> FRAGMENT UIT BRON:
* * * * * * *

ECLI:NL:GHDHA:2018:486

Gerechtshof Den Haag

Datum uitspraak
15 maart 2018
Publicatiedatum
15 maart 2018
Zaaknummer
BK-17/00779 t/m BK-17/00785
Instantie
Gerechtshof Den Haag
Type
Uitspraak
Procedures
  • Hoger beroep
Rechters
Vindplaatsen
  • Rechtspraak.nl
AI samenvatting door LexboostAutomatisch gegenereerd

Hoger beroep over recht op proceskostenvergoeding in belastingzaken

In deze zaak gaat het om een hoger beroep van belanghebbende tegen de uitspraak van de Rechtbank Den Haag, waarin de verzoeken om proceskostenvergoeding zijn afgewezen. De Inspecteur van de Belastingdienst had eerder beslist dat de bezwaren van belanghebbende met betrekking tot zeven naheffingsaanslagen in de omzetbelasting niet-ontvankelijk waren verklaard. Belanghebbende trok vervolgens de beroepen in en verzocht de Rechtbank om de Inspecteur te veroordelen in de proceskosten. De Rechtbank oordeelde dat de Inspecteur niet tegemoet was gekomen aan belanghebbende, omdat hij de primaire besluiten had herzien en niet de besluiten waartegen beroep was ingesteld. Dit leidde tot de afwijzing van de verzoeken om proceskostenvergoeding.

* * * * * * *

> VASTGELEGDE GEGEVENS:
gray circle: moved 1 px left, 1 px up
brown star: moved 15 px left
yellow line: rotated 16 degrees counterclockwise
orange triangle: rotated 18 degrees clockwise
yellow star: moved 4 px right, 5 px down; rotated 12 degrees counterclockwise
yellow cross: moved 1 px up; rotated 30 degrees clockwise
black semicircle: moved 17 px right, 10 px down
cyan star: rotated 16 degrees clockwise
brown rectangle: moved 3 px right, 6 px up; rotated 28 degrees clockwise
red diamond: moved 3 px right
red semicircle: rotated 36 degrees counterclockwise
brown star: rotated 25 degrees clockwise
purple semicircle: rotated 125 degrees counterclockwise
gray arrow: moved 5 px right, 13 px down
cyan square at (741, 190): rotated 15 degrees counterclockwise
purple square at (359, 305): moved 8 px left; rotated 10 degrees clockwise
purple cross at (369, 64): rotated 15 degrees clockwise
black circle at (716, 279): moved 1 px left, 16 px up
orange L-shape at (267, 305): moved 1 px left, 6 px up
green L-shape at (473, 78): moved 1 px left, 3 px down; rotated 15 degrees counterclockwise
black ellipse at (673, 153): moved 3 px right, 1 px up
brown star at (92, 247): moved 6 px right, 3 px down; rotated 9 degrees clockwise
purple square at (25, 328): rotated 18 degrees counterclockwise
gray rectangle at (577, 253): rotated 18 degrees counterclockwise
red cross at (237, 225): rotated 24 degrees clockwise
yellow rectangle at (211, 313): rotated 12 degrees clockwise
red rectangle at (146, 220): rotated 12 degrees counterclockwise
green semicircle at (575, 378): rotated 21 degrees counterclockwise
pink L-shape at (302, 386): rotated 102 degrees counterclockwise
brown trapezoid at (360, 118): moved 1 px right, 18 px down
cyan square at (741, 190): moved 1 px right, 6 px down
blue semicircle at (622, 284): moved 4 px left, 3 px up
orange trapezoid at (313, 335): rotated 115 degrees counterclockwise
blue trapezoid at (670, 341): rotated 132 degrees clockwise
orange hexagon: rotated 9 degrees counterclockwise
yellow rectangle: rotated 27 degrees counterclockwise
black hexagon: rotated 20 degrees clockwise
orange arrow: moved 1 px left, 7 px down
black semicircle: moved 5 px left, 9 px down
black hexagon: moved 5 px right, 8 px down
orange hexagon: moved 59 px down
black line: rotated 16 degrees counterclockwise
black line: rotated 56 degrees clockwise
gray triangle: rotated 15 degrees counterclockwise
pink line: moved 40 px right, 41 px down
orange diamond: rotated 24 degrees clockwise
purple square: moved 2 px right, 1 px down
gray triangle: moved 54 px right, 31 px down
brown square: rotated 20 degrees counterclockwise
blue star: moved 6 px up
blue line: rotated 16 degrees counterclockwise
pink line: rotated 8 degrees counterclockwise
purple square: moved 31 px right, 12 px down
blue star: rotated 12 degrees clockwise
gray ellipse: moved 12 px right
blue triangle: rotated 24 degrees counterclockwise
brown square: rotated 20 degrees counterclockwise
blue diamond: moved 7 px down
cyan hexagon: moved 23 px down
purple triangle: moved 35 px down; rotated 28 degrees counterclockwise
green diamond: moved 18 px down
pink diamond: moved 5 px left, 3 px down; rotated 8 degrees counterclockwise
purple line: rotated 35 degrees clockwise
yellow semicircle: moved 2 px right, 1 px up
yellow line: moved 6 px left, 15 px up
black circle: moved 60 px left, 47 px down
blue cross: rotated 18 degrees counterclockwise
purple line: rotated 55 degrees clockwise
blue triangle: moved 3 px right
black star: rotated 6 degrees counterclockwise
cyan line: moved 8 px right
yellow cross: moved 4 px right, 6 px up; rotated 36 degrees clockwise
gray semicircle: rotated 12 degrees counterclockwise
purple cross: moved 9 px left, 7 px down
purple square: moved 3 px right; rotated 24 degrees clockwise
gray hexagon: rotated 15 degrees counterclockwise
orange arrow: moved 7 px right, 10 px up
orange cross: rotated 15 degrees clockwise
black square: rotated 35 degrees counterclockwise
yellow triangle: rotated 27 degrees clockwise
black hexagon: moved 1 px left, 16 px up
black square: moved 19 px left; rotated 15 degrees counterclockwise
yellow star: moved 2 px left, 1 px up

* * * * * * *

> WAT GEVRAAGD WORDT: Schrijf de tekst over de hogerberoepszaak over proceskostenvergoeding woord voor woord en volledig over.

> GESCHREVEN ANTWOORD:
ECLI:NL:GHDHA:2018:486

Gerechtshof Den Haag

Datum uitspraak
15 maart 2018
Publicatiedatum
15 maart 2018
Zaaknummer
BK-17/00779 t/m BK-17/00785
Instantie
Gerechtshof Den Haag
Type
Uitspraak
Procedures
  • Hoger beroep
Rechters
Vindplaatsen
  • Rechtspraak.nl
AI samenvatting door LexboostAutomatisch gegenereerd

Hoger beroep over recht op proceskostenvergoeding in belastingzaken

In deze zaak gaat het om een hoger beroep van belanghebbende tegen de uitspraak van de Rechtbank Den Haag, waarin de verzoeken om proceskostenvergoeding zijn afgewezen. De Inspecteur van de Belastingdienst had eerder beslist dat de bezwaren van belanghebbende met betrekking tot zeven naheffingsaanslagen in de omzetbelasting niet-ontvankelijk waren verklaard. Belanghebbende trok vervolgens de beroepen in en verzocht de Rechtbank om de Inspecteur te veroordelen in de proceskosten. De Rechtbank oordeelde dat de Inspecteur niet tegemoet was gekomen aan belanghebbende, omdat hij de primaire besluiten had herzien en niet de besluiten waartegen beroep was ingesteld. Dit leidde tot de afwijzing van de verzoeken om proceskostenvergoeding.